▶ [WHAT YOU HAVE TO DO] Copy out every line of the listing below, changing nothing.

%%

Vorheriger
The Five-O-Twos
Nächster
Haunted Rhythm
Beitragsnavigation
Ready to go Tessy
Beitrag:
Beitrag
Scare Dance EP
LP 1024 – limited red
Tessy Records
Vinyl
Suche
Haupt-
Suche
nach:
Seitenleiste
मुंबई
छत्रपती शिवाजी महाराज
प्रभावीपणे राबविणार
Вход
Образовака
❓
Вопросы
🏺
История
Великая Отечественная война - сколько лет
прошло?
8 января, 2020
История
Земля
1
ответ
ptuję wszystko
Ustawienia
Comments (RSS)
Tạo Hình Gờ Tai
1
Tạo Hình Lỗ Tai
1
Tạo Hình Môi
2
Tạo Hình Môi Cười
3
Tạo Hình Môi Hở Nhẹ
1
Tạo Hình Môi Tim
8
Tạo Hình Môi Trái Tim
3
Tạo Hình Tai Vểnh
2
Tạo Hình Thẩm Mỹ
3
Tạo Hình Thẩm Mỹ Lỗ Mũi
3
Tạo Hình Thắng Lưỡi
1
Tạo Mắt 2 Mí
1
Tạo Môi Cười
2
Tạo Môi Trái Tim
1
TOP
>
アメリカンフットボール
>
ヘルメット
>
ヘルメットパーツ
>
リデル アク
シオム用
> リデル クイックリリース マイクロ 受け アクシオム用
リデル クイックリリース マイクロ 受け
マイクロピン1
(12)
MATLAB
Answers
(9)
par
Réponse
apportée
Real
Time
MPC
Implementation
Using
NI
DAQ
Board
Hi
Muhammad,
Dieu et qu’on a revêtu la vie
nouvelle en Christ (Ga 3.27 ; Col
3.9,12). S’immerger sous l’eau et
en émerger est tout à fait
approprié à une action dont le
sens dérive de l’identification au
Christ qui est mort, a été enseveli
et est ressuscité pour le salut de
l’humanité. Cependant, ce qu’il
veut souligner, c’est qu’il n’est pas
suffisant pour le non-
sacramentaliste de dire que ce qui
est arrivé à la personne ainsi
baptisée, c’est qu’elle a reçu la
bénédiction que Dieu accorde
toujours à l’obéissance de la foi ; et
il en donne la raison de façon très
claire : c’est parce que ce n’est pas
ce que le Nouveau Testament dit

%%

▶ [SOLUTION]
Vorheriger
The Five-O-Twos
Nächster
Haunted Rhythm
Beitragsnavigation
Ready to go Tessy
Beitrag:
Beitrag
Scare Dance EP
LP 1024 – limited red
Tessy Records
Vinyl
Suche
Haupt-
Suche
nach:
Seitenleiste
मुंबई
छत्रपती शिवाजी महाराज
प्रभावीपणे राबविणार
Вход
Образовака
❓
Вопросы
🏺
История
Великая Отечественная война - сколько лет
прошло?
8 января, 2020
История
Земля
1
ответ
ptuję wszystko
Ustawienia
Comments (RSS)
Tạo Hình Gờ Tai
1
Tạo Hình Lỗ Tai
1
Tạo Hình Môi
2
Tạo Hình Môi Cười
3
Tạo Hình Môi Hở Nhẹ
1
Tạo Hình Môi Tim
8
Tạo Hình Môi Trái Tim
3
Tạo Hình Tai Vểnh
2
Tạo Hình Thẩm Mỹ
3
Tạo Hình Thẩm Mỹ Lỗ Mũi
3
Tạo Hình Thắng Lưỡi
1
Tạo Mắt 2 Mí
1
Tạo Môi Cười
2
Tạo Môi Trái Tim
1
TOP
>
アメリカンフットボール
>
ヘルメット
>
ヘルメットパーツ
>
リデル アク
シオム用
> リデル クイックリリース マイクロ 受け アクシオム用
リデル クイックリリース マイクロ 受け
マイクロピン1
(12)
MATLAB
Answers
(9)
par
Réponse
apportée
Real
Time
MPC
Implementation
Using
NI
DAQ
Board
Hi
Muhammad,
Dieu et qu’on a revêtu la vie
nouvelle en Christ (Ga 3.27 ; Col
3.9,12). S’immerger sous l’eau et
en émerger est tout à fait
approprié à une action dont le
sens dérive de l’identification au
Christ qui est mort, a été enseveli
et est ressuscité pour le salut de
l’humanité. Cependant, ce qu’il
veut souligner, c’est qu’il n’est pas
suffisant pour le non-
sacramentaliste de dire que ce qui
est arrivé à la personne ainsi
baptisée, c’est qu’elle a reçu la
bénédiction que Dieu accorde
toujours à l’obéissance de la foi ; et
il en donne la raison de façon très
claire : c’est parce que ce n’est pas
ce que le Nouveau Testament dit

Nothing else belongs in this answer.